Always appreciate your helpful advice.

Thanks


----------



## darkoman (Jul 21, 2015)

Please could you red the paragraphs written below and provide your feedback. Thanks

My wife and I share many interests together including movies, music, food and I am particularly struck by her sense of humour, honesty and commitment. We enjoy cinema, eating out, shopping, visiting family and friends and love to entertain and socialise together. Every Friday is the family night where we stay up till late with our children, watching movies, playing various family games till late night. Being of the similar religious background we jointly celebrate all the events together with our 3 children and we have built a very strong bond between us as family. Our children share many mutual friends within our neighborhood and circle of friends. 

My wife and I have a very similar philosophy on life and we have the same views on the importance of family and being kind to people. To have my wife and her son back with us in the UK would provide us with the opportunity to live as a loving family.

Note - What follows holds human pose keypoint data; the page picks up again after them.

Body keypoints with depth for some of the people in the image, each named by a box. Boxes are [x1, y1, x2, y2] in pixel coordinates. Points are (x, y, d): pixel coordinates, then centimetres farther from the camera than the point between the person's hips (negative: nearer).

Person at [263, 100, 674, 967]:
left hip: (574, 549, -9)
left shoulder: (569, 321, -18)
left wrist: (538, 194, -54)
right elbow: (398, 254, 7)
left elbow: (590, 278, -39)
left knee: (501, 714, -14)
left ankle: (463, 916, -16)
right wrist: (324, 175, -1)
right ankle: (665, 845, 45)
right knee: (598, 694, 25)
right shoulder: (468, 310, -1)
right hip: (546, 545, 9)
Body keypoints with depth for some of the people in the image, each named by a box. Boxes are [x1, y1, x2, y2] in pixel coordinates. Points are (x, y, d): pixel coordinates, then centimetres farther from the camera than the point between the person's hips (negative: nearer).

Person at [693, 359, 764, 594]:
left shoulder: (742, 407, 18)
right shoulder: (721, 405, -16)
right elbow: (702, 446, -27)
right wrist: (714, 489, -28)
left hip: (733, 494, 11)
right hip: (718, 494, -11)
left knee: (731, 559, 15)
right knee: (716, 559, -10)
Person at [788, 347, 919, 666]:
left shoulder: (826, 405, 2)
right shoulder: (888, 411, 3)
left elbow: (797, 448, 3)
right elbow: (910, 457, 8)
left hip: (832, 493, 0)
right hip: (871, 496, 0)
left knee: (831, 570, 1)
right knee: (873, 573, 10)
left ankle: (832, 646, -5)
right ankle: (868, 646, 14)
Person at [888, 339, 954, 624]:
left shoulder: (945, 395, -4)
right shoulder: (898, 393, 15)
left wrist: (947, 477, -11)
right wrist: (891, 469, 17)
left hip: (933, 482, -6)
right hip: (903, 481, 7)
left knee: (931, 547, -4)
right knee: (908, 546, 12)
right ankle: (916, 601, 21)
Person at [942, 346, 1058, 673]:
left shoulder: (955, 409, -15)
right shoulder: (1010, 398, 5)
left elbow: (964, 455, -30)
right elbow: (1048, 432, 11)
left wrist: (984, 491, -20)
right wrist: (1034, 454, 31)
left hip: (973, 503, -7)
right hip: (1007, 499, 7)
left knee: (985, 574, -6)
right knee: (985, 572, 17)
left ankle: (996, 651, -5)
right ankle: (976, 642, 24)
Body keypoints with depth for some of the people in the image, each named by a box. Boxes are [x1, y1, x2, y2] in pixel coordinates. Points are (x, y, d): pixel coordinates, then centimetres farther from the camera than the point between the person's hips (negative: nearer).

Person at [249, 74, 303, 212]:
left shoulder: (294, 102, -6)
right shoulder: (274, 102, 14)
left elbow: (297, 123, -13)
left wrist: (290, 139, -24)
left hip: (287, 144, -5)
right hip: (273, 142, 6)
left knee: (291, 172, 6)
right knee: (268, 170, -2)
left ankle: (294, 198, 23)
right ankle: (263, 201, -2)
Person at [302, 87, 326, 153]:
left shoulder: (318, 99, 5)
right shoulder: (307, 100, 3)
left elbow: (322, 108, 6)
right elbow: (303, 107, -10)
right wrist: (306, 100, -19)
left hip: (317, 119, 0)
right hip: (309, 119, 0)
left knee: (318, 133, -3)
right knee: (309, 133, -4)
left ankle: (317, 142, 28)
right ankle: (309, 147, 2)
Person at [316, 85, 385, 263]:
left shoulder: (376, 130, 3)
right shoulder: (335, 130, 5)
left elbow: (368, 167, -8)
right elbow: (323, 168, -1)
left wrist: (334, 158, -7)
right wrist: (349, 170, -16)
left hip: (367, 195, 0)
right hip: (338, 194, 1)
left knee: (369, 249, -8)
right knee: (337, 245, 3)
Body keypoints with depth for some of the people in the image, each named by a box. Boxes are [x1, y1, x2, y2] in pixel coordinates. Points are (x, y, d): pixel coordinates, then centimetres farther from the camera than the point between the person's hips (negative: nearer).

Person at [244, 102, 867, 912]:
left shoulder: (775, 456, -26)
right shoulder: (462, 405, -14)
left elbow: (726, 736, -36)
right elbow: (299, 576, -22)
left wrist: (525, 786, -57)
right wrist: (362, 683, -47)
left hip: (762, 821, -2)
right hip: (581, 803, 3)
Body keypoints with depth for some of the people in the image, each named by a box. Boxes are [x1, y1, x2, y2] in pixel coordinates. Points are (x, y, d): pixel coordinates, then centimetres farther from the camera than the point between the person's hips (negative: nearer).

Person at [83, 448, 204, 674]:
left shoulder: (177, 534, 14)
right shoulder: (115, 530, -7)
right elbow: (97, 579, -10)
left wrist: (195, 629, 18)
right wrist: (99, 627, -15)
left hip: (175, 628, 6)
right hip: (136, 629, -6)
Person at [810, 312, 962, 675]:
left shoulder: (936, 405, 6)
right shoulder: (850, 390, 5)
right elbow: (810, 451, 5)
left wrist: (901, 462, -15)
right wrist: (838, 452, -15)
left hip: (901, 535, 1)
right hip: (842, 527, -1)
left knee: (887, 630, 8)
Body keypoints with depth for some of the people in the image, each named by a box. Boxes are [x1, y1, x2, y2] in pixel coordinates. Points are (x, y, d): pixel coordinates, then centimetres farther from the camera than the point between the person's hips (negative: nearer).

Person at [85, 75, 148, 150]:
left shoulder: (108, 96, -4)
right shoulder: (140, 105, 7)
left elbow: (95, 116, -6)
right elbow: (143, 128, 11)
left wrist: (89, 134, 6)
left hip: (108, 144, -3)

If this application is successful, we look forward to making United Kingdom our home as living in the United Kingdom will give us the opportunity to enjoy culturally diversity, liberal values, social cohesion, multi faith relations which provides families like ours with the great sense of belonging. Our plans for the future include having a child together and being able to live like a strong family unit once again.

Yours sincerely,


----------



## Joppa (Sep 7, 2009)

Yes, getting there. Still too wordy but acceptable.


----------



## darkoman (Jul 21, 2015)

Thanks Joppa,

I will try to revise it again in few days as I am sure I can do better.


----------